Document images with source code:
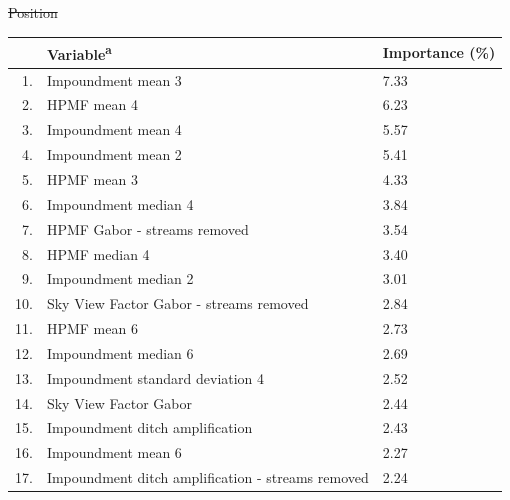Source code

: \documentclass[11pt, review]{elsarticle} %
\providecommand{\DIFaddtex}[1]{{\protect\color{blue}\uwave{#1}}} %
\providecommand{\DIFdeltex}[1]{{\protect\color{red}\sout{#1}}}                      %
\providecommand{\DIFaddFL}[1]{\DIFadd{#1}} %
\providecommand{\DIFdelFL}[1]{\DIFdel{#1}} %
\providecommand{\DIFaddbeginFL}{} %
\providecommand{\DIFaddendFL}{} %
\providecommand{\DIFdelbeginFL}{} %
\providecommand{\DIFdelendFL}{} %
\providecommand{\DIFadd}[1]{\texorpdfstring{\DIFaddtex{#1}}{#1}} %
\providecommand{\DIFdel}[1]{\texorpdfstring{\DIFdeltex{#1}}{}} %
\begin{document}
\begin{table} [!htb]
\DIFdelbeginFL %
\DIFdelendFL \DIFaddbeginFL \centering
    \DIFaddendFL {\DIFdelbeginFL %
\DIFdelFL{Position }\DIFdelendFL \DIFaddbeginFL \begin{tabular}{r|ll}
      \DIFaddFL{Pos }\DIFaddendFL & Variable\textsuperscript{a} & Importance (\%) \\
      \DIFdelbeginFL %
\DIFdelendFL \DIFaddbeginFL \hline
      \DIFaddendFL 1.  & Impoundment mean 3                                  & 7.33\\
      2.  & HPMF mean 4                                         & 6.23\\
      3.  & Impoundment mean 4                                  & 5.57\\
      4.  & Impoundment mean 2                                  & 5.41\\
      5.  & HPMF mean 3                                         & 4.33\\
      6.  & Impoundment median 4                                & 3.84\\
      7.  & HPMF Gabor - streams removed                        & 3.54\\
      8.  & HPMF median 4                                       & 3.40\\
      9.  & Impoundment median 2                                & 3.01\\
      10. & Sky View Factor Gabor - streams removed             & 2.84\\
      11. & HPMF mean 6                                         & 2.73\\
      12. & Impoundment median 6                                & 2.69\\
      13. & Impoundment standard deviation 4                    & 2.52\\
      14. & Sky View Factor Gabor                               & 2.44\\
      15. & Impoundment ditch amplification                     & 2.43\\
      16. & Impoundment mean 6                                  & 2.27\\
      17. & Impoundment ditch amplification - streams removed   & 2.24\\

\end{tabular}}
\end{table}
\end{document}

• [Problem description]:
Please report all lines in the entries where "removed" appears.

• [Task result]:
      7.  & HPMF Gabor - streams removed                        & 3.54\\
      10. & Sky View Factor Gabor - streams removed             & 2.84\\
      17. & Impoundment ditch amplification - streams removed   & 2.24\\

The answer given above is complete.